Estalló en carcajadas.

—Hablando de Wessex —dijo—, he oído que van a construir una iglesia donde mataste a Ubba.

—Eso parece.

—Una iglesia con altar de oro.

—También yo lo he oído —concedí. Oculté mi sorpresa porque conociera los planes de Odda
el Joven,
pero no tendría que haberme sorprendido. Los rumores del oro se extendían como la mala hierba—. Lo he oído, pero no me lo creo.

—Las iglesias tienen dinero —dijo pensativo, después frunció el ceño—, pero ése es un lugar extraño para construir una.

—¿Extraño por qué?

—¿Tan cerca del mar? ¿Un lugar tan fácil de atacar?

—Quizá quieran precisamente eso: que ataques —repuse—, y tengan hombres preparados para defenderla.

—¿Una trampa, quieres decir?

—Pensó en ello.

—¿Y no ha dado Guthrum órdenes de que no hay que provocar a los sajones del oeste?

—Guthrum puede ordenar lo que le plazca —repuso Svein cortante—, pero yo soy Svein, el del Caballo Blanco, y no acepto órdenes de Guthrum. —Prosiguió con el paseo, con expresión cariacontecida mientras pisaba las redes de pesca que hombres ahora muertos habían extendido en la arena para repararlas—. Los hombres dicen que Alfredo no es un insensato.

—No lo es.

—Si ha puesto objetos valiosos junto al mar —dijo—, no va a dejarlos sin protección. —Era un guerrero, pero como los mejores guerreros no era ningún loco.

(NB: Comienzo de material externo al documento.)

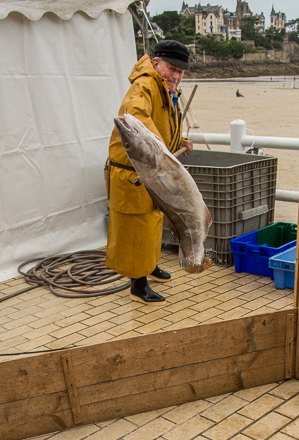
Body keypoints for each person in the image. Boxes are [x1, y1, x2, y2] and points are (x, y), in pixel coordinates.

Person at [105, 40, 196, 303]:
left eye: (180, 71)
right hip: (134, 171)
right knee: (137, 228)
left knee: (154, 223)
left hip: (155, 170)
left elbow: (162, 126)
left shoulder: (166, 89)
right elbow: (137, 119)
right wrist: (163, 154)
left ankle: (150, 265)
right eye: (172, 69)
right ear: (156, 64)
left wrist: (179, 143)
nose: (176, 76)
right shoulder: (144, 85)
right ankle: (138, 283)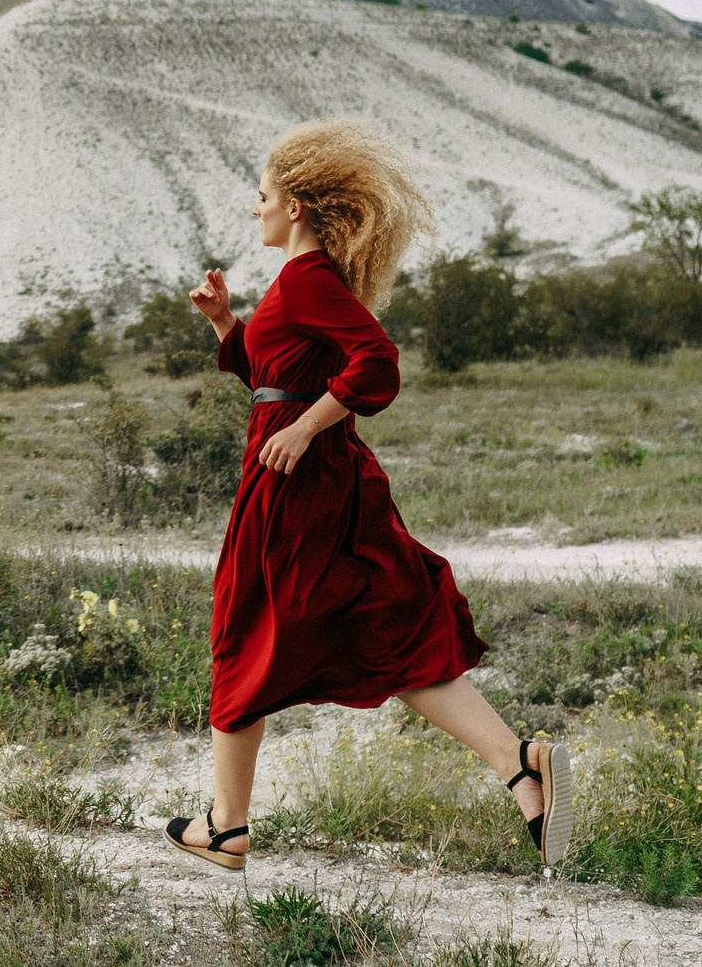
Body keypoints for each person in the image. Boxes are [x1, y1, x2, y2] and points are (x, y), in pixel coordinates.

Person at [161, 120, 572, 874]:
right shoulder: (295, 283)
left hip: (293, 481)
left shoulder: (310, 278)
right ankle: (522, 766)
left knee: (240, 625)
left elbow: (376, 361)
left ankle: (226, 825)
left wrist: (311, 425)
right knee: (389, 631)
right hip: (314, 475)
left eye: (262, 197)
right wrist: (227, 324)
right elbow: (275, 377)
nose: (254, 210)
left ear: (298, 207)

Cuando la gente habla estos días de los daneses, parecen estar convencidos de que eran paganos salvajes, que en su terrible violencia no meditaban, pero la mayoría eran como Svein y temían perder hombres. Ése había sido siempre el gran miedo danés, y su gran debilidad. El barco de Svein se llamaba el
Caballo Blanco
y poseía una tripulación de cincuenta y tres hombres; si una docena de esos hombres caían en combate o recibían heridas graves, el
Caballo Blanco
quedaría debilitado de manera fatal. Una vez en la batalla, por supuesto, era como todos los daneses, terrorífico, pero siempre lo pensaba mucho antes de enzarzarse en una. Se rascó la cabeza para acabar con un inquieto piojo, después señaló con un gesto hacia los esclavos que sus hombres habían capturado—. Además, tengo a éstos.

Lo que implicaba que no iría a Cynuit. Los esclavos le reportarían plata; sin duda había echado cuentas y descartado Cynuit porque no le compensaba.

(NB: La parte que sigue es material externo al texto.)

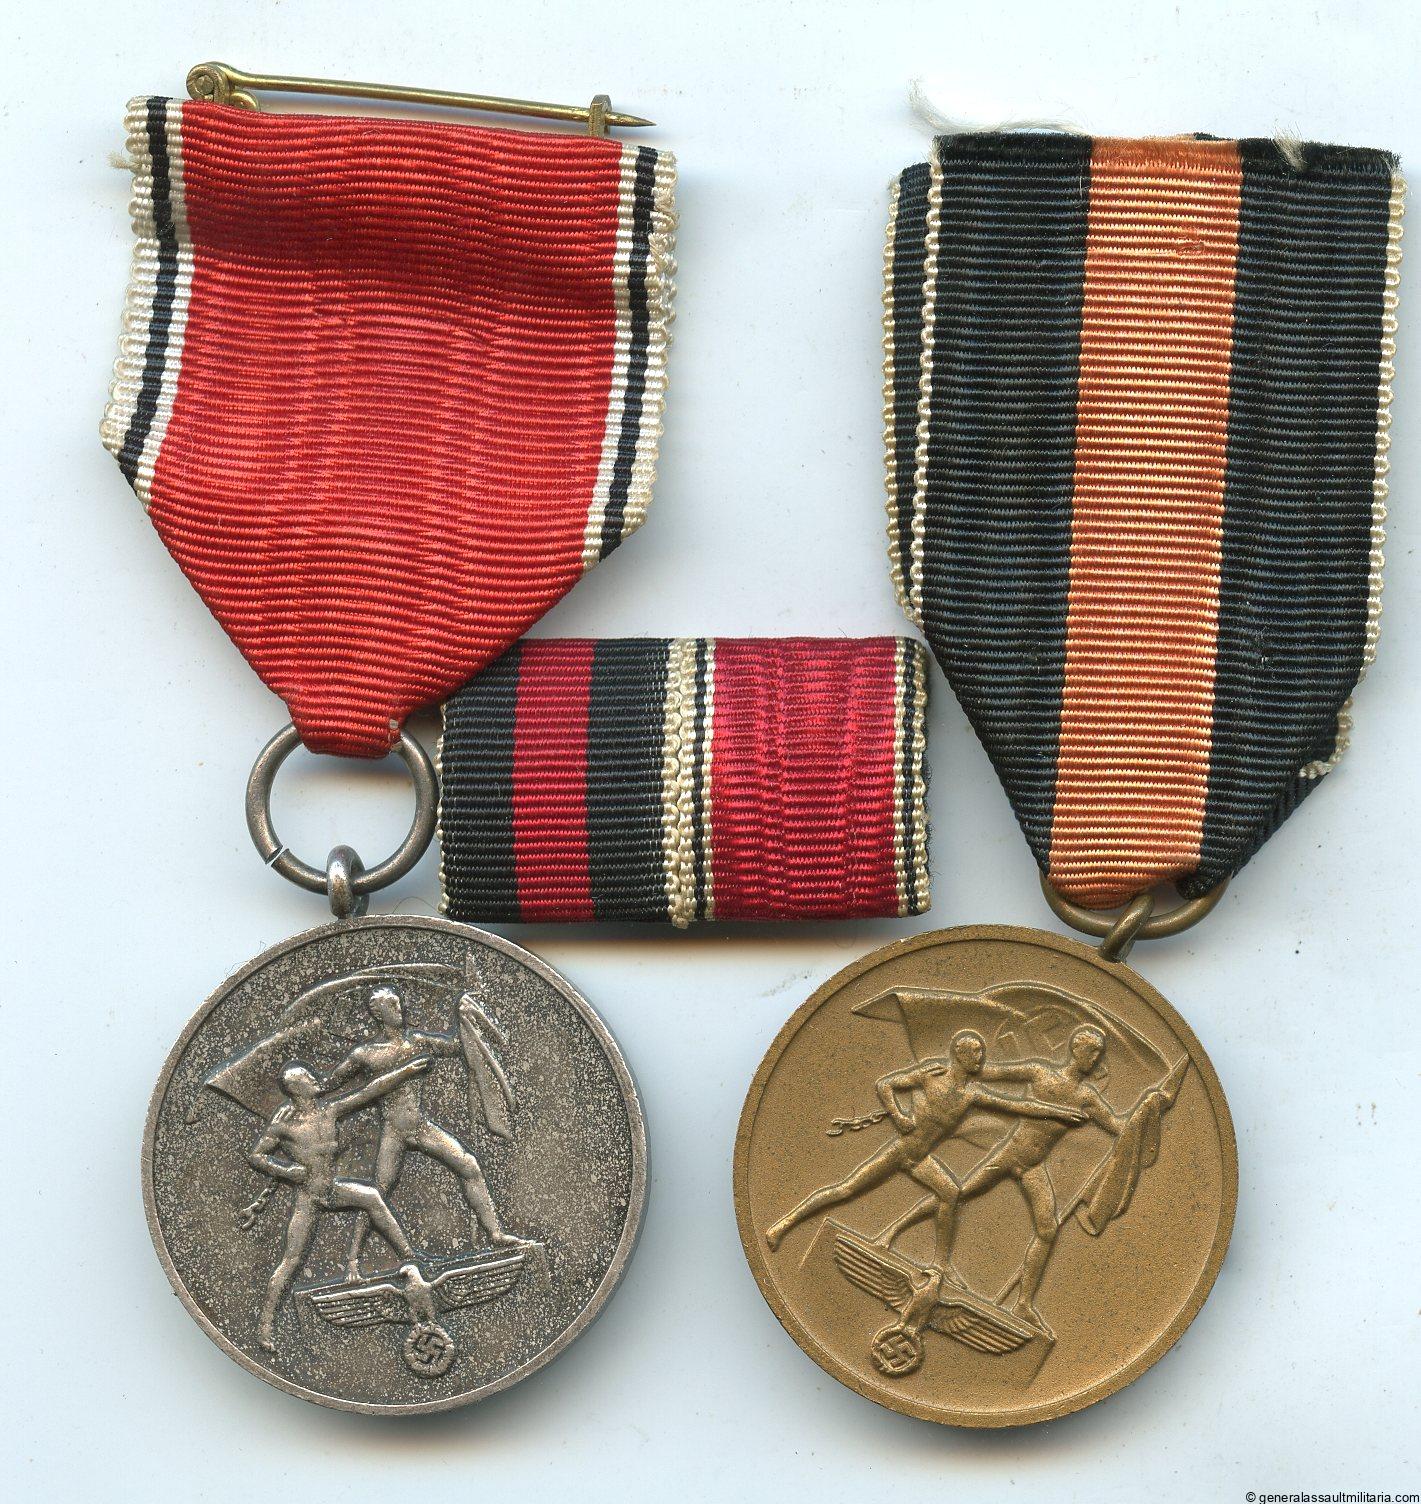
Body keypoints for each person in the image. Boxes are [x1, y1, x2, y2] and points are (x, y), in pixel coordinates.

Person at [764, 1029, 1087, 1271]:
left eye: (981, 1054)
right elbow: (886, 1085)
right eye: (976, 1053)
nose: (980, 1059)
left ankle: (939, 1265)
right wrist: (898, 1116)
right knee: (847, 1189)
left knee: (950, 1193)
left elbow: (1018, 1105)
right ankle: (785, 1225)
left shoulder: (972, 1094)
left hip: (920, 1158)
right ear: (960, 1055)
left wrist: (1058, 1112)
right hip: (902, 1150)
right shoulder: (932, 1075)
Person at [893, 1025, 1125, 1330]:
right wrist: (946, 1070)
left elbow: (1117, 1126)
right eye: (1092, 1051)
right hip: (1009, 1154)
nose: (1095, 1059)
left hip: (1033, 1166)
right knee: (957, 1194)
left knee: (1048, 1229)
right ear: (1076, 1049)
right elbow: (987, 1073)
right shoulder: (1039, 1072)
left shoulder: (1087, 1097)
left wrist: (1149, 1109)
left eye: (1099, 1054)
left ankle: (1024, 1304)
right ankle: (891, 1234)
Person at [325, 987, 518, 1279]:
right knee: (377, 1194)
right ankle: (352, 1261)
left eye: (399, 1004)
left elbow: (458, 1048)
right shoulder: (364, 1055)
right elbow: (330, 1084)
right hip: (394, 1133)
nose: (400, 1009)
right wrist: (300, 1099)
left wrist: (464, 1018)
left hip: (421, 1126)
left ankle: (495, 1234)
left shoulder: (417, 1041)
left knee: (469, 1165)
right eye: (393, 1006)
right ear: (379, 1014)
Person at [249, 1056, 429, 1351]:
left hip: (332, 1189)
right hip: (309, 1196)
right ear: (297, 1089)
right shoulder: (284, 1125)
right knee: (291, 1261)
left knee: (371, 1197)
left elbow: (369, 1091)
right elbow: (256, 1156)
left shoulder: (328, 1111)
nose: (314, 1078)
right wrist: (286, 1171)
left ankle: (410, 1255)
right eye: (307, 1077)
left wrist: (405, 1071)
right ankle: (266, 1326)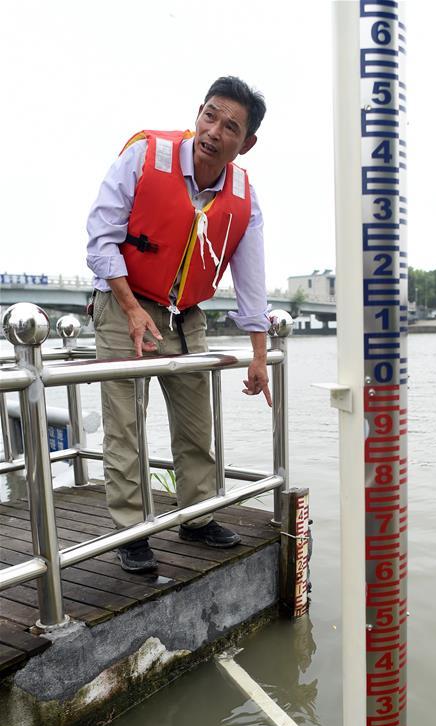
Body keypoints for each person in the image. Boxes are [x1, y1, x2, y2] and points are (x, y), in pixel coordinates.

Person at [86, 76, 271, 573]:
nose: (214, 130)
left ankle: (198, 514)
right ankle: (132, 530)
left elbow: (251, 282)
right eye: (209, 115)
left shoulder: (244, 197)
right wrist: (129, 307)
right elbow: (100, 239)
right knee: (125, 425)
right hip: (124, 305)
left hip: (185, 315)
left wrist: (258, 355)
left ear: (246, 142)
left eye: (230, 125)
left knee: (197, 424)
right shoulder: (144, 156)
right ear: (198, 114)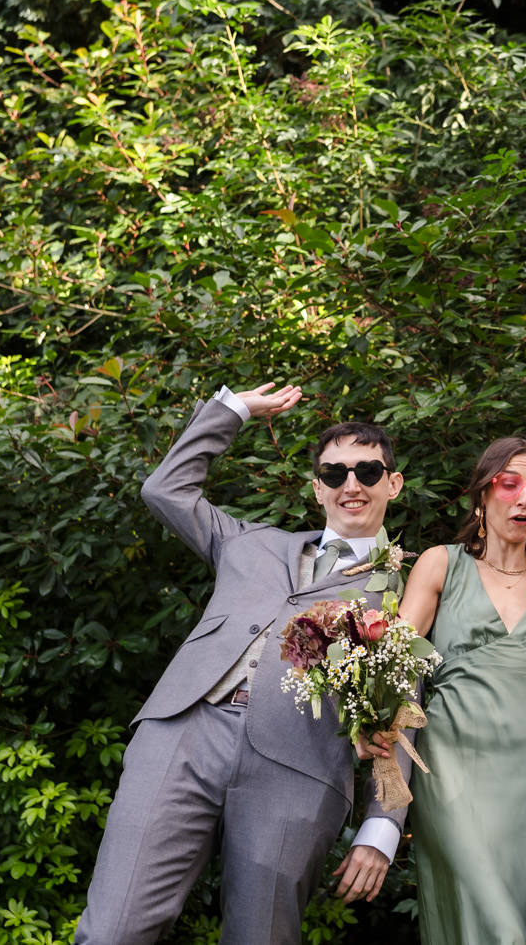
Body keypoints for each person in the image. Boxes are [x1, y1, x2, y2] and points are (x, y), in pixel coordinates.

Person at [76, 383, 409, 944]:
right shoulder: (251, 543)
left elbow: (402, 708)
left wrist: (382, 824)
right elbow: (166, 490)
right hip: (183, 735)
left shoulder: (411, 585)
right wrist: (232, 410)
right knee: (112, 930)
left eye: (368, 472)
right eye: (334, 474)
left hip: (298, 766)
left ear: (392, 484)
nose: (351, 484)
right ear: (317, 488)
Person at [385, 437, 526, 944]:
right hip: (453, 771)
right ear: (481, 495)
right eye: (510, 483)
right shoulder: (441, 564)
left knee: (522, 920)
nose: (524, 497)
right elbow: (390, 667)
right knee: (493, 925)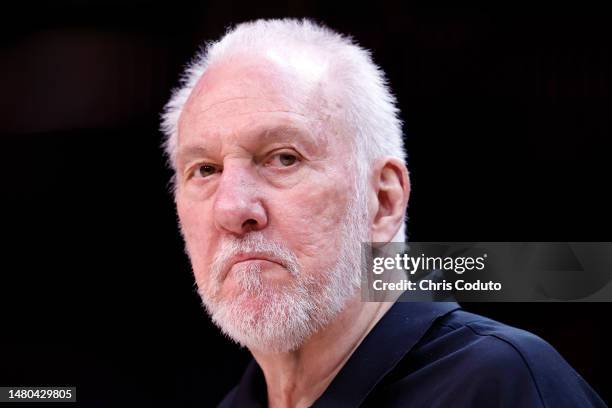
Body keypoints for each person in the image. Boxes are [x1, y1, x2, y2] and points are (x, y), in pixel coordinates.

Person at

A la mañana siguiente, Svein necesitó mi ayuda. Su barco estaba en la bahía de Callyn, y me pidió que lo lleváramos a él y a una veintena de sus hombres para recogerlo. Dejamos al resto de su tripulación en el poblado de Peredur. Guardaban a los esclavos que iban a llevarse, y de paso lo quemaron todo mientras transportábamos a su jefe hacia el este, hasta el asentamiento de Callyn. Allí esperamos un día; mientras Svein aclaraba las cuentas con aquel reyezuelo, nosotros aprovechamos el tiempo para vender a los comerciantes de Callyn la lana y el estaño, y aunque nos los pagaron bastante mal, era mejor viajar con plata que con un cargamento voluminoso. La bodega del
Jyrdraca
relucía de plata, y la tripulación, consciente de que recibiría su parte correspondiente, estaba contenta. Haesten quería que nos uniéramos a Svein, pero yo rechacé su petición.